▶ **Task statement**
Each record is to be printed again exactly, though not its pictures.

▶ **The records**
====================

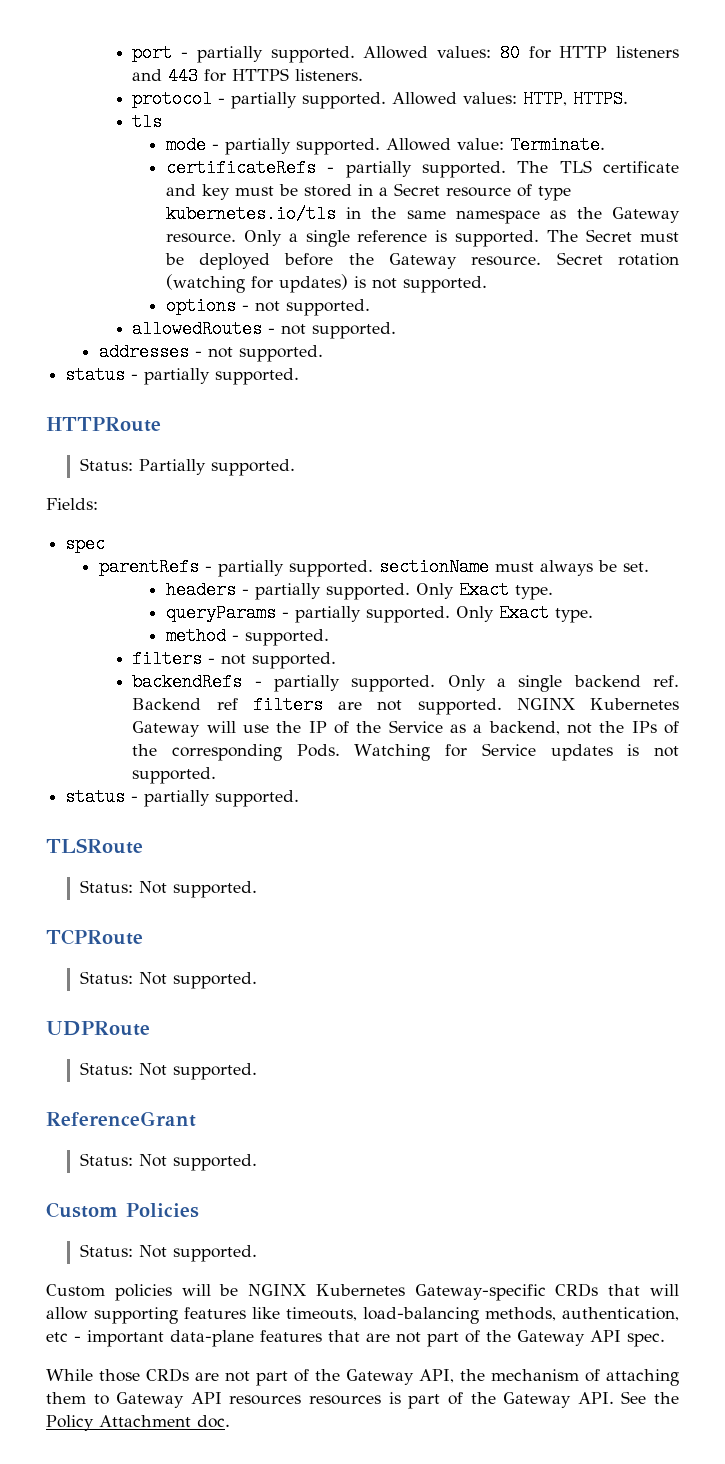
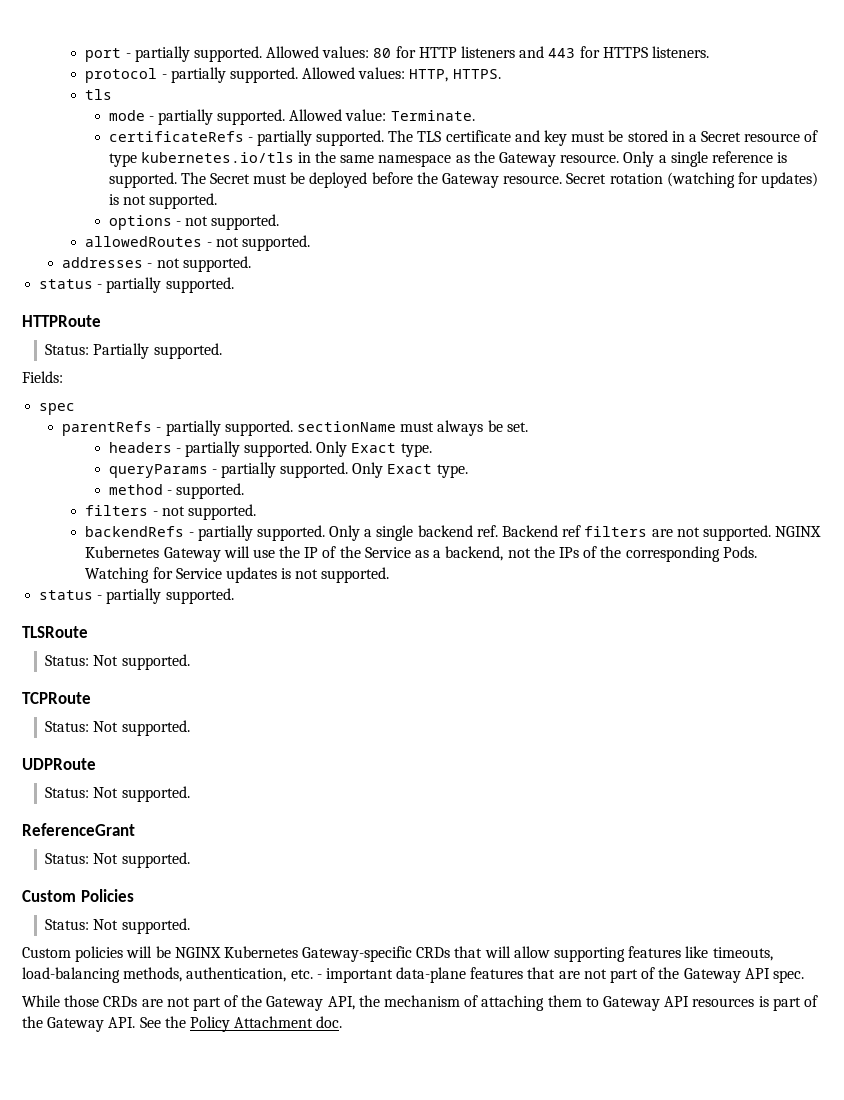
[46,1332,68,1342] etc -> [290,969,313,979] etc.
[309,1395,382,1405] resources -> (755, 1002) none

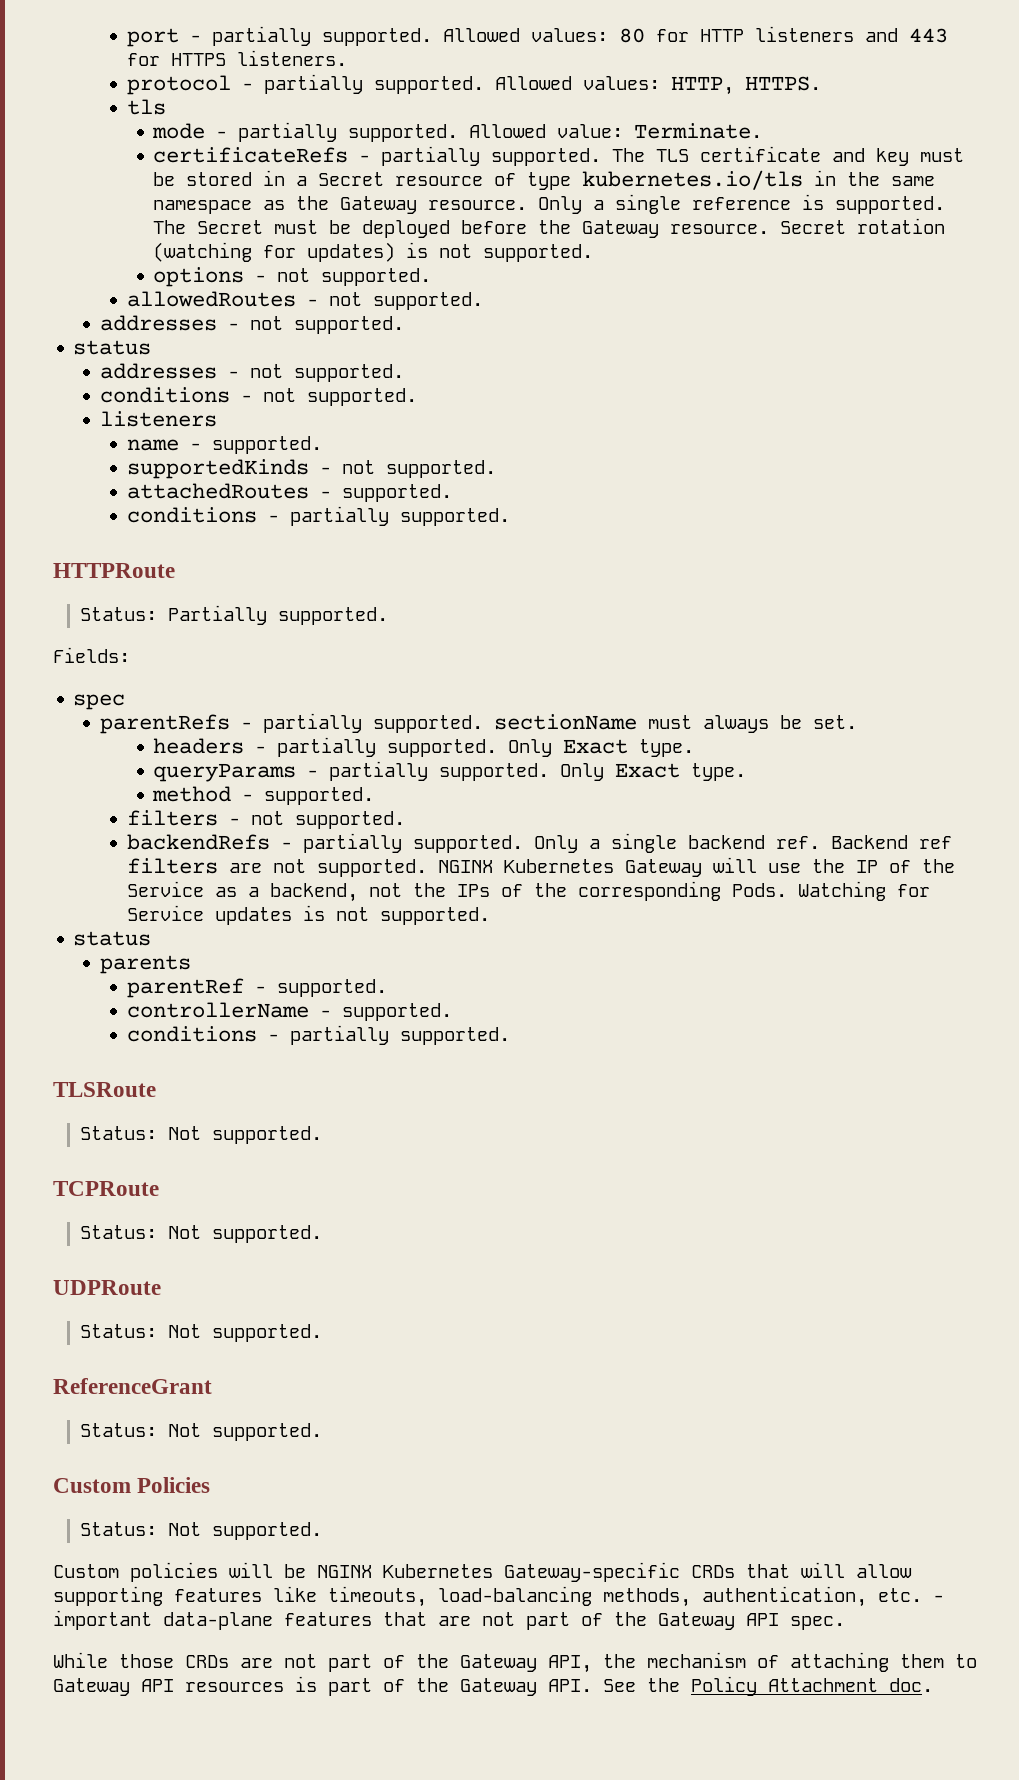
(94, 284) none -> [100,363,405,382] [100,387,418,406] [100,411,218,427] [126,436,322,454] [126,459,496,479] [126,483,452,502] [126,507,257,523] // addresses - not supported. // conditions - not supported. // listeners // name - supported. // supportedKinds - not supported. // attachedRoutes - supported. // conditions
(94, 595) none -> [100,955,192,974] [126,978,387,998] [126,1002,452,1021] [126,1026,257,1042] // parents // parentRef - supported. // controllerName - supported. // conditions

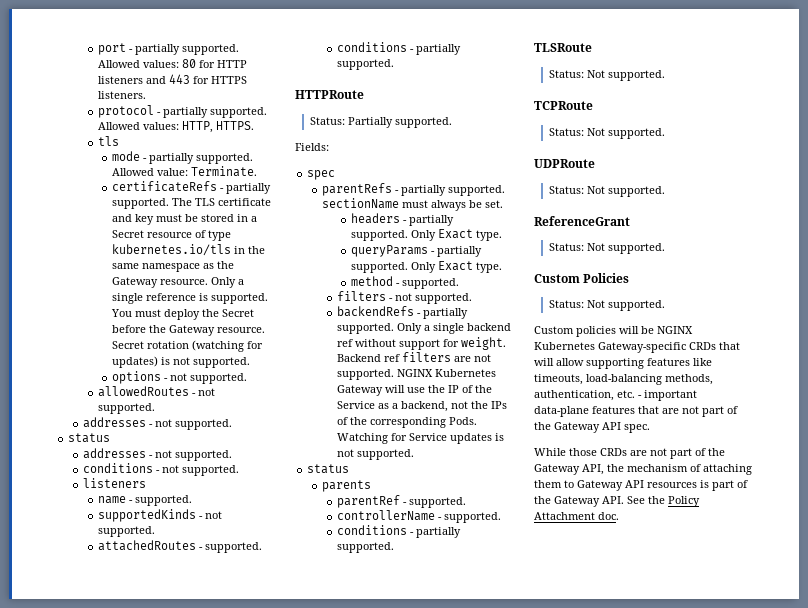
[153,220,451,238] The Secret must be deployed -> [111,309,255,320] You must deploy the Secret
[775,836,820,849] ref. -> [336,337,506,350] ref without support for weight.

====================

▶ **Result for this task**
[46,1332,68,1342] etc -> [290,969,313,979] etc.
[309,1395,382,1405] resources -> (755, 1002) none

(94, 284) none -> [100,363,405,382] [100,387,418,406] [100,411,218,427] [126,436,322,454] [126,459,496,479] [126,483,452,502] [126,507,257,523] // addresses - not supported. // conditions - not supported. // listeners // name - supported. // supportedKinds - not supported. // attachedRoutes - supported. // conditions
(94, 595) none -> [100,955,192,974] [126,978,387,998] [126,1002,452,1021] [126,1026,257,1042] // parents // parentRef - supported. // controllerName - supported. // conditions

[153,220,451,238] The Secret must be deployed -> [111,309,255,320] You must deploy the Secret
[775,836,820,849] ref. -> [336,337,506,350] ref without support for weight.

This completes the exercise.